April 2017 Weather and Its Impacts on Missouri
Commercial Agriculture/University of Missouri Extension
Daily temperatures were mostly above average across the Show Me State during April, especially during the 2nd and 3rd week of the month, Figure 1. The weather conditions have been representative of a warmer than average trend since autumn 2015, Figure 2. Preliminary April data indicate a statewide average temperature of 58.7 °F, slightly less than 4 degrees above the long-term average. There have been only four cooler than average Aprils in Missouri since 2001, Figure 3. Coldest temperatures occurred on the morning of April 7, when the mercury dipped to the upper 20s and lower 30s over parts of Missouri, however, several locations around the state reported no freezing weather for the month.
Exceptionally wet conditions, with record rainfall and historic flooding, occurred in April, Figure 4. Preliminary data indicate the statewide average precipitation total was 9.86 inches, eclipsing the previous record established in April 1994, Figure 5. The monthly total was 5.89 inches above average, nearly 2.5 times the normal. The extreme springtime wetness abruptly ended an extended period of dry weather that had emerged last fall and winter, Figure 6. Any concern for initial growing season drought was eliminated, with improving conditions denoted by Drought Monitor maps from March 28 and May 2, Figure 7.
A historic rain and flood event impacted the southern half of Missouri during the last weekend of April when many areas received 4-10 inches of rain on April 29-30, Figure 8. The governor declared a state of emergency on April 29. A slow moving storm system brought a prolonged period of moderate to heavy rain over the region resulting in flash flooding, road closures, dozens of water rescues, evacuations and flooding of homes, churches and businesses. At least 4 drownings were officially reported, all associated with vehicles and low water crossings. Rain gauges and radar estimates indicate several counties in far southern Missouri reported 8-10 inches during the 2-day period. A CoCoRaHS observer from Houston, MO, in Texas county, reported a 2-day total of 12.64 in her rain gauge.
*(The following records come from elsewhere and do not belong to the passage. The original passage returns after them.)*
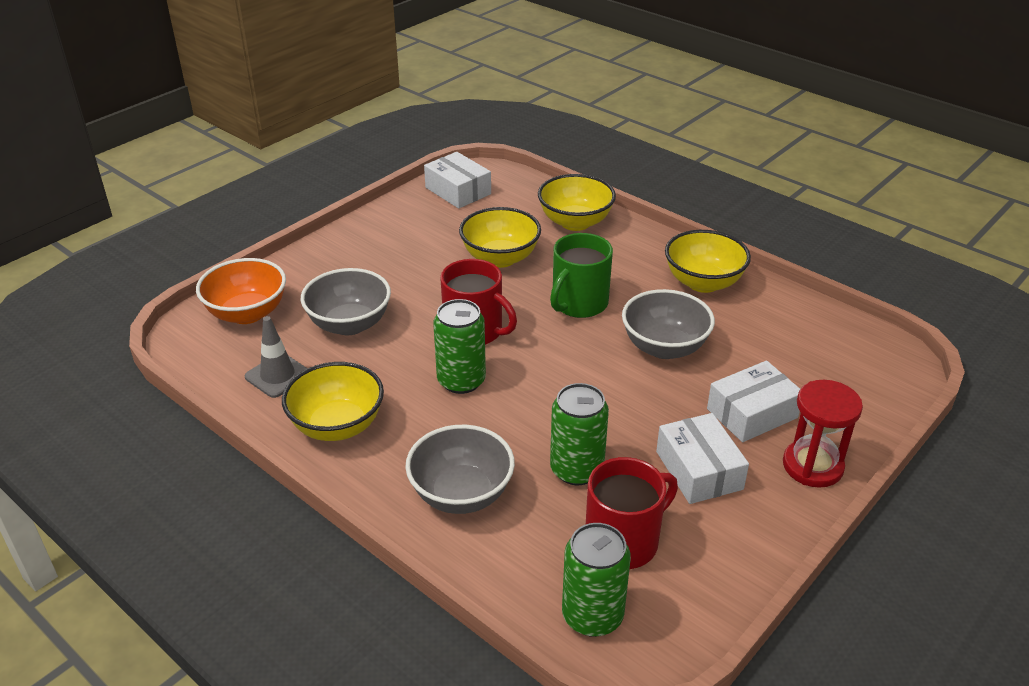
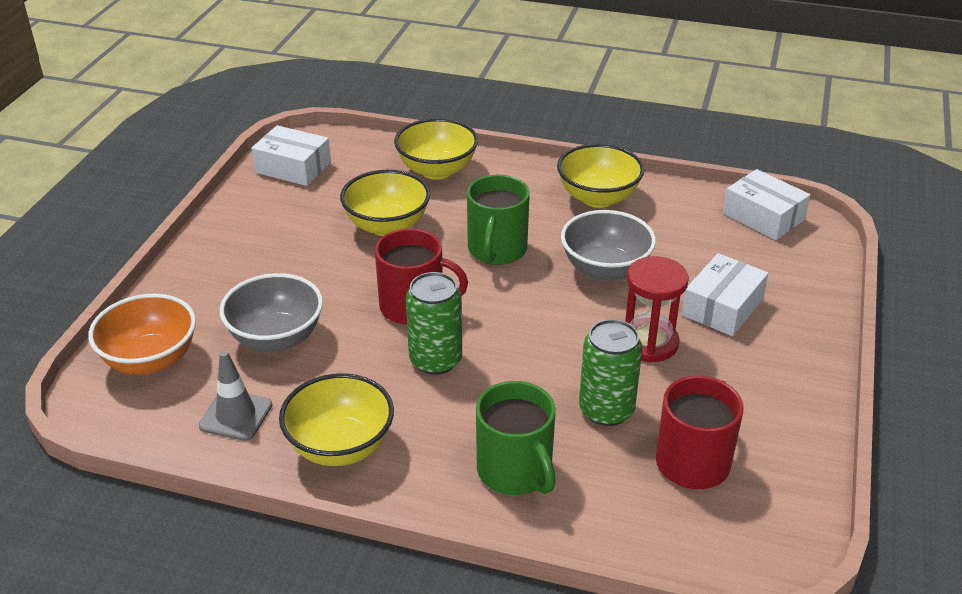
camera: 25 degrees left, 0 degrees up
grey bowl [405,425,515,514] -> green mug [476,381,556,495]
green can [562,523,631,637] -> none
white box [656,413,749,504] -> white box moved to [723,169,810,240]
red hourglass [783,380,863,488] -> red hourglass moved to [625,256,689,362]

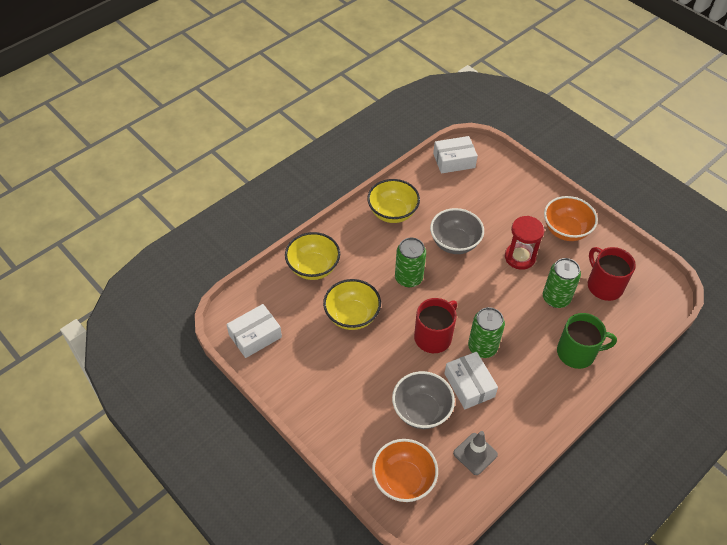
camera: 60 degrees left, 15 degrees up
yellow bowl [279,373,394,466] -> none
green mug [467,175,530,265] -> green can [395,238,426,287]
white box [682,253,769,336] -> white box moved to [444,352,498,409]
none -> orange bowl [544,196,598,241]

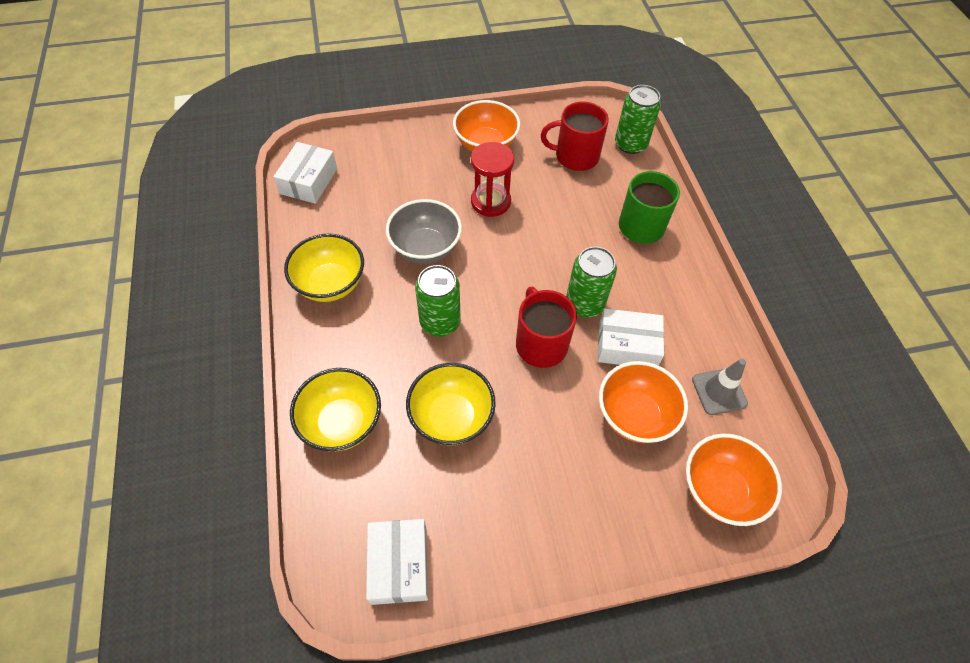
camera: 60 degrees left, 5 degrees up
grey bowl [392,371,455,429] -> orange bowl [599,361,688,443]
green can [543,258,581,308] -> green can moved to [615,85,661,154]

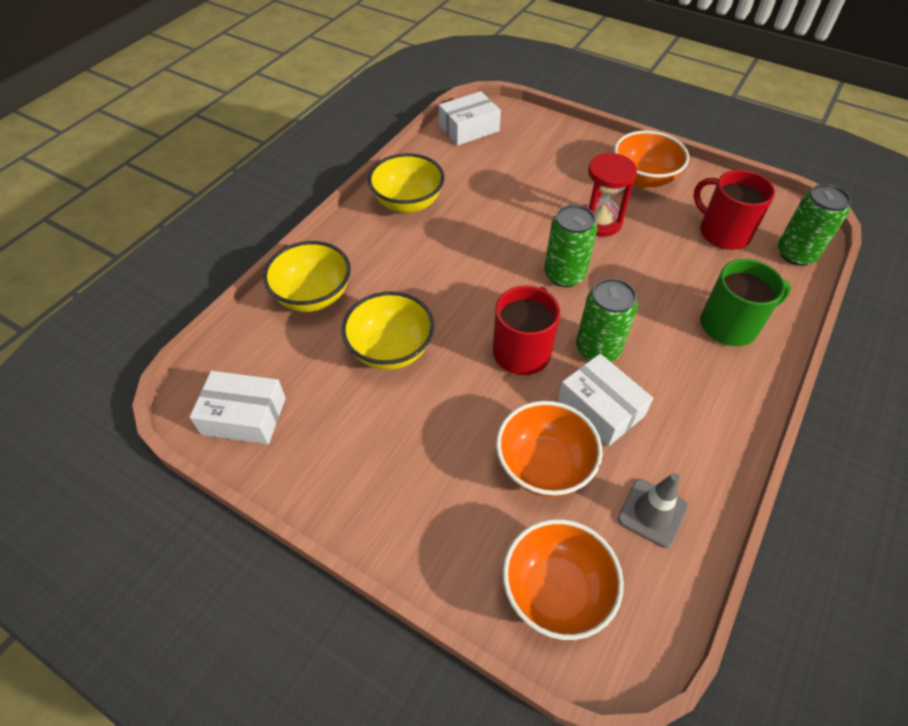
camera: 45 degrees right, 5 degrees down
white box [366,519,428,605] -> white box turned 60 degrees clockwise [190,371,286,444]
grey bowl [386,199,462,264] -> none
green can [415,265,461,337] -> green can moved to [544,205,597,287]

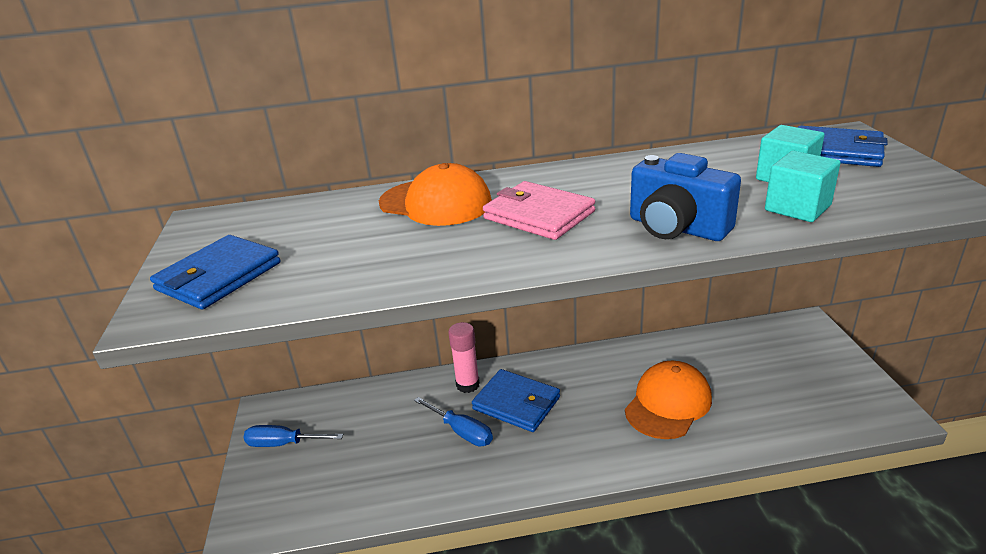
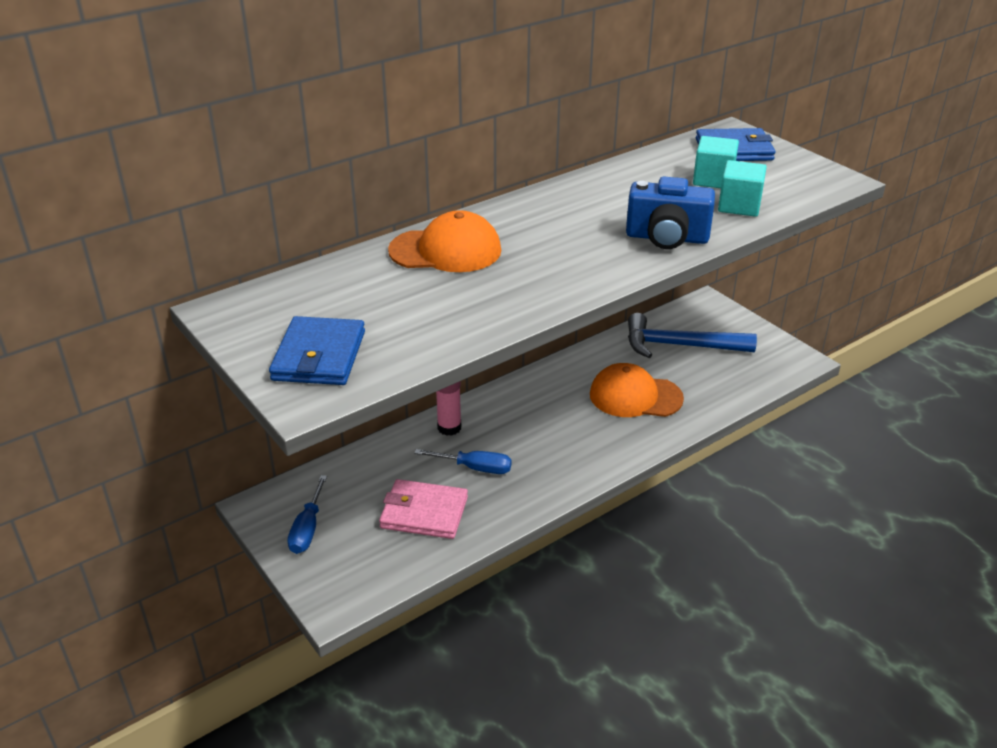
camera: 30 degrees left, 5 degrees up
blue screwdriver [243,425,344,447] -> blue screwdriver turned 60 degrees counterclockwise [287,475,327,554]
blue wallet [472,369,560,432] -> none
pink wallet [483,181,595,240] -> pink wallet moved to [379,479,468,539]
orange cap [625,361,712,439] -> orange cap turned 90 degrees counterclockwise [590,363,684,417]
none -> blue hammer [628,313,757,358]

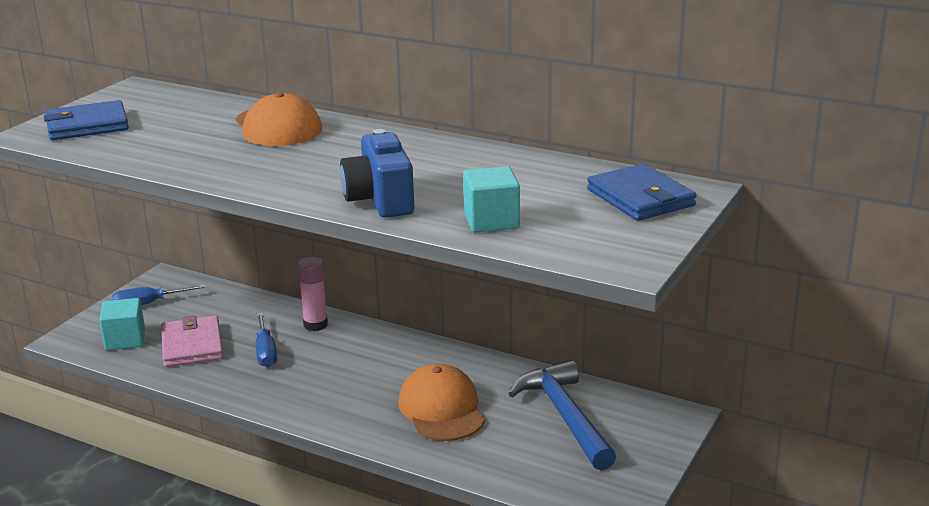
camera: 65 degrees right, 10 degrees down
turquoise cube [693,136,739,188] -> turquoise cube moved to [99,298,145,351]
Numerous rivers and streams overflowed their banks with thousands of bottomland acres inundated. A record crest occurred along the Current River when it reached 33.13 feet at Doniphan, and broke the previous record of 26.8 feet set in 1904. A record was also broken along the Current River at Van Buren. The Jacks Fork River at Eminence also crested at record height. Flood records were broken along the Meramec River at Steelville, Sullivan, and Eureka. Record crests were reported along the Gasconade at Hazelgreen, Rich Fountain and Jerome. The Big River set a record flood crest near Richwoods.
The mild and drier conditions earlier in the month provided farmers with planting opportunities. Heavy rainfall and flooding toward the end of the month halted planting and raised concerns for flooded cropland. According to the National Agricultural Statistics Service, corn planting was 67% complete by the end of the month, 11 percentage points ahead of the 5-year average. Stock water supplies were reported mostly adequate (65%), as well as hay supplies and other roughages (83%) according to the Missouri Agricultural Statistics Service. Nearly two-thirds of the pastures were in good condition. Topsoil and subsoil moisture supplies were mostly adequate to surplus statewide.